Subtle changes are hard to detect but over a period of time, the consumer is no longer fooled and often turns to another brand in search of the original quality. In the meanwhile, vast profits have been accumulated, sales have soared and the bean-counter is made CEO. Nevertheless, the seeds are then sown for the gradual erosion of the perception of that particular brand in the eyes of its followers.

The Secret of Survival

What should a thrusting, the upwardly mobile company do? The answer is stick to its guns. Do not sell one’s soul to the supermarkets and refuse to discount one’s product to garner ever greater sales.
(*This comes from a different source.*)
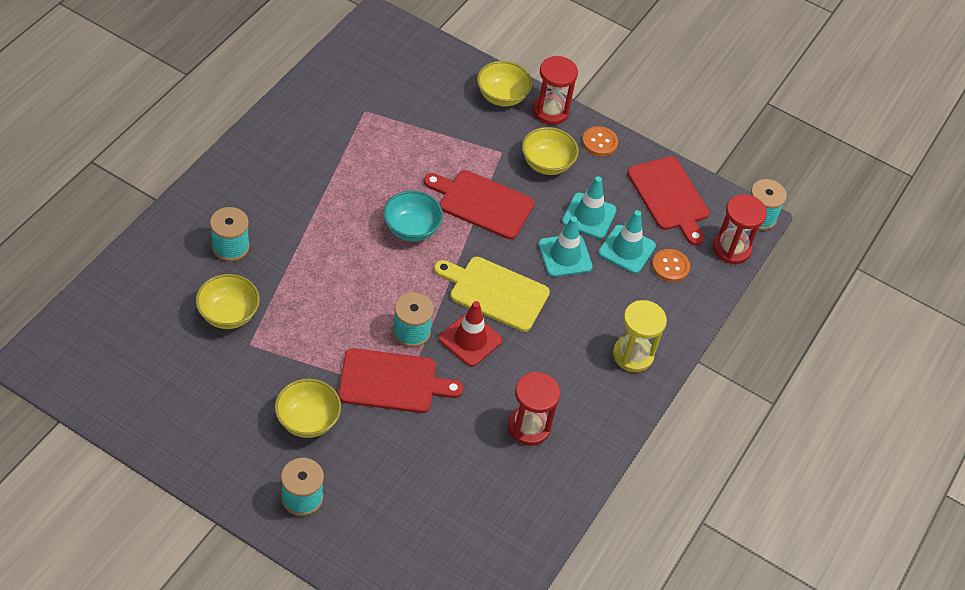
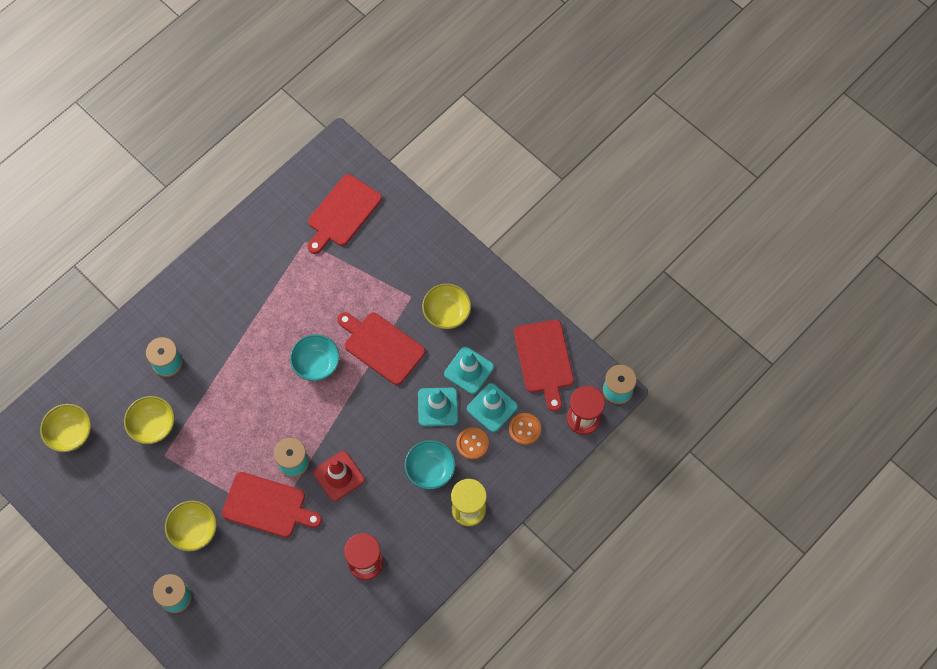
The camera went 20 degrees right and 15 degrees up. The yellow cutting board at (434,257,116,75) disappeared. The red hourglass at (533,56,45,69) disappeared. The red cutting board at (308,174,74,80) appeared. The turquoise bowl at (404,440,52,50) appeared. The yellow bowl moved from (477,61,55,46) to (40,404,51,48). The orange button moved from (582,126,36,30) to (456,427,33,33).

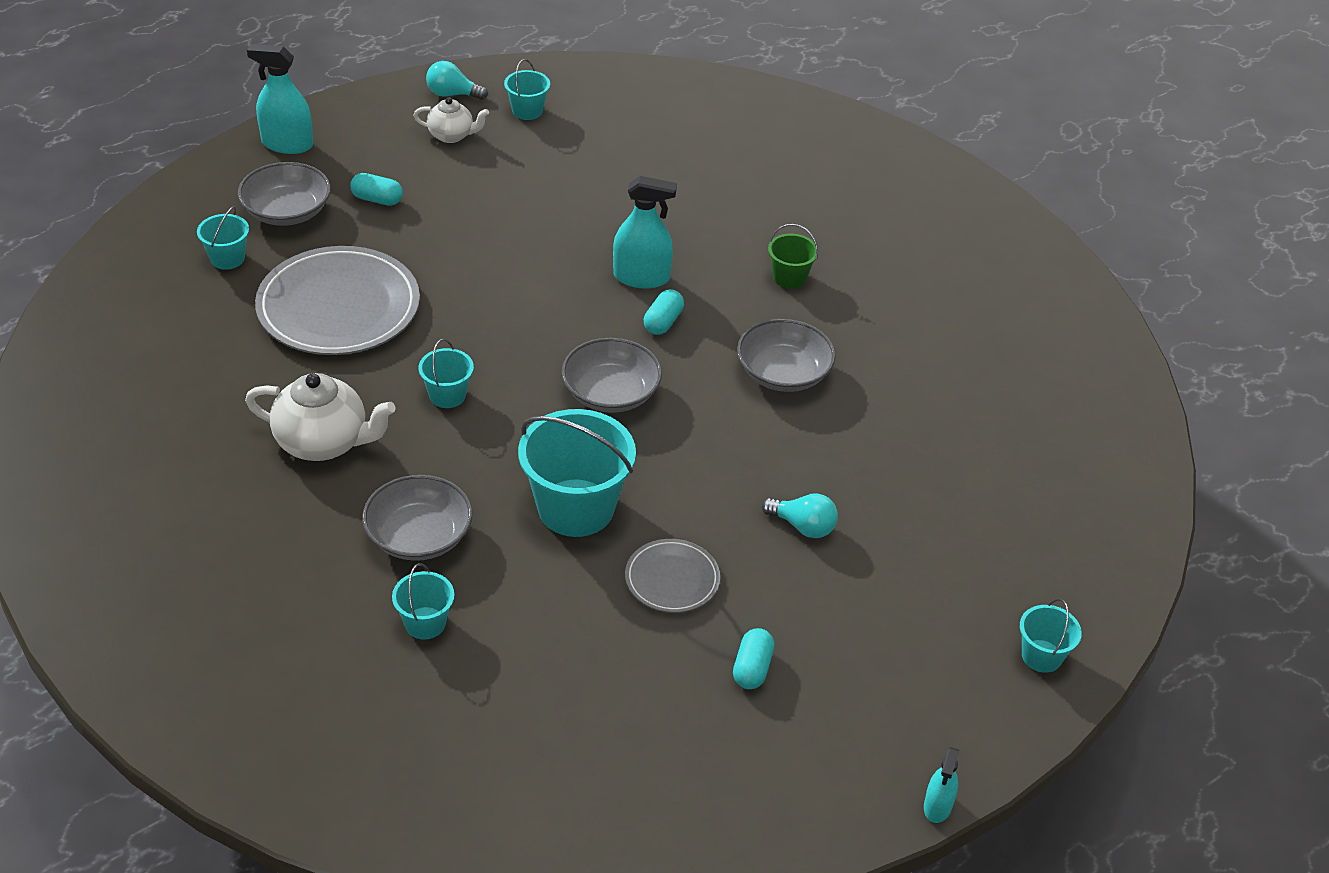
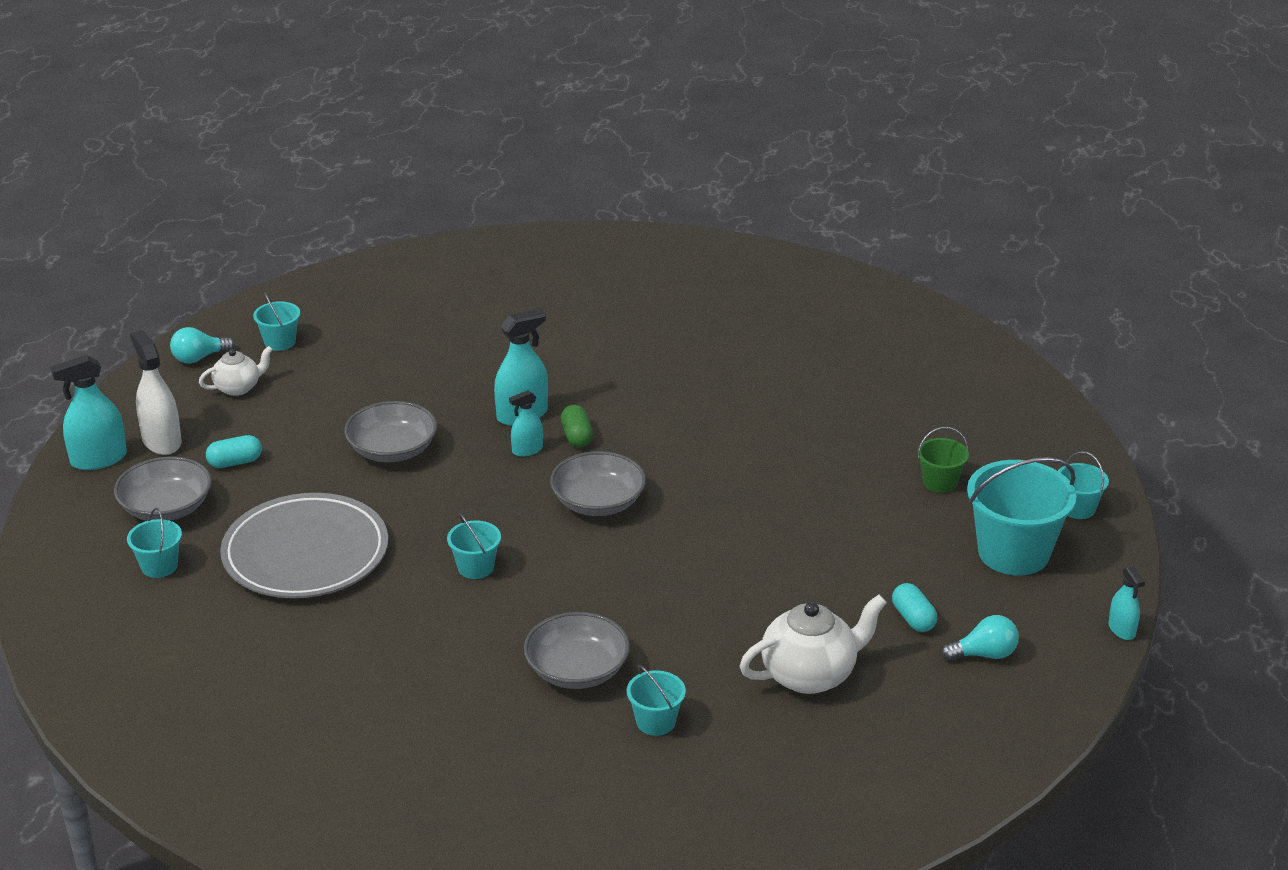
The camera went 35 degrees left and 10 degrees down. The grey plate at (625,539,95,74) disappeared. The white spray bottle at (130,330,52,125) appeared. The turquoise spray bottle at (509,390,34,67) appeared. The white teapot moved from (245,373,151,88) to (740,595,147,99). The turquoise bucket moved from (518,409,118,128) to (967,457,109,119). The grey bowl moved from (737,319,99,73) to (344,401,93,61). The turquoise light bulb moved from (762,493,76,45) to (941,615,78,46). The green bucket moved from (768,224,51,65) to (917,427,52,66). The turquoise capsule at (644,289,40,46) became the green capsule at (561,405,32,42).

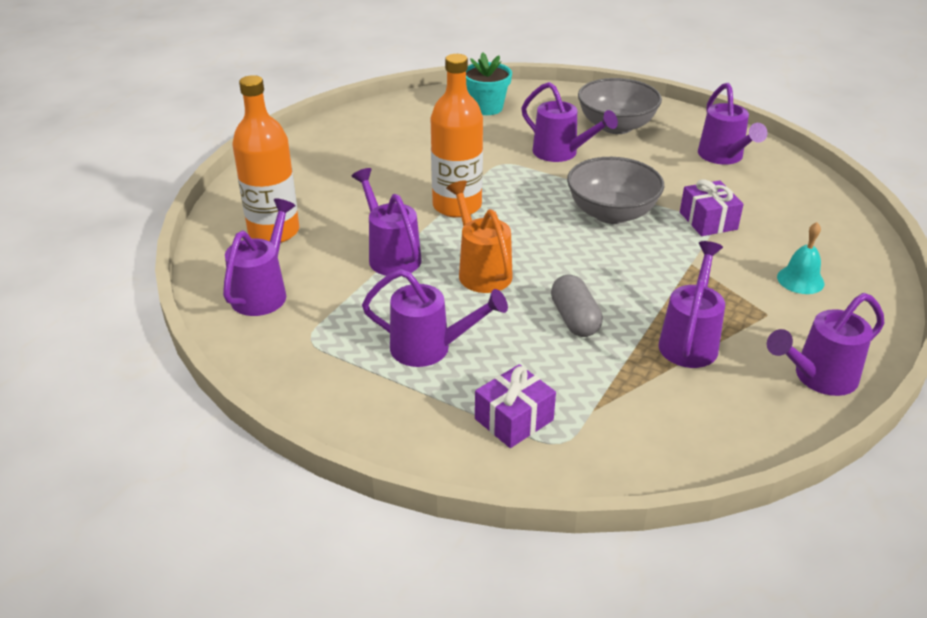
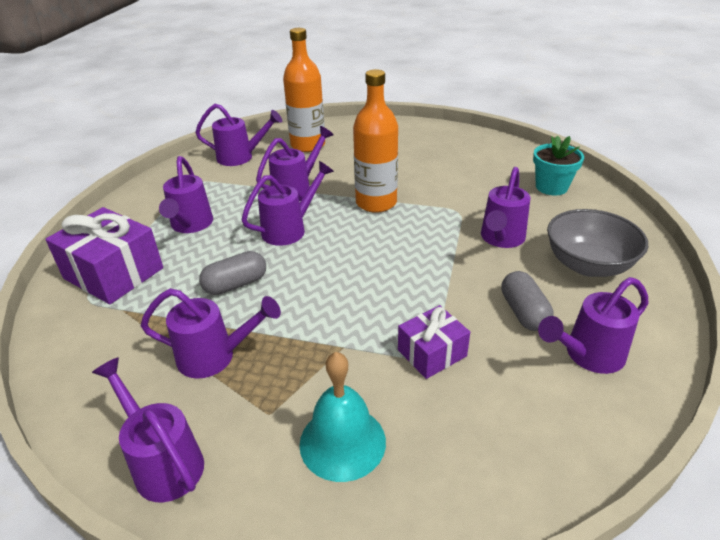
The camera went 75 degrees right and 0 degrees up. The grey bowl at (567,157,97,67) disappeared. The grey capsule at (501,271,53,60) appeared. The orange watering can at (446,180,67,113) became the purple watering can at (242,161,92,85). The purple gift at (475,364,81,84) changed to 1.69 times the size. The turquoise bell at (777,222,47,72) changed to 1.56 times the size.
Many a company has lost its crown in the name of the volume and some searching on the part of the consumer for a quality product is no bad war between Tyrrell’s Crisps and Tesco and the forcing of the giant supermarket to remove bags purchased on the gray market from its shelves was a case in point. The loss of profits by refusing to sell to a supermarket was far outweighed by the free publicity gained.

ice cream recipes eats

So keep true to the philosophy of quality over quantity, keep to quality ice cream recipes and one cannot go wrong; the slippery road down to palm oil is a dangerous game and not one that is likely to lick the opposition in the war of the ice creams. Now the secrets of the multi-nationals are out, would any of us touch a seaside van or would we search for a local supplier of the ‘real thing’? The choice is yours.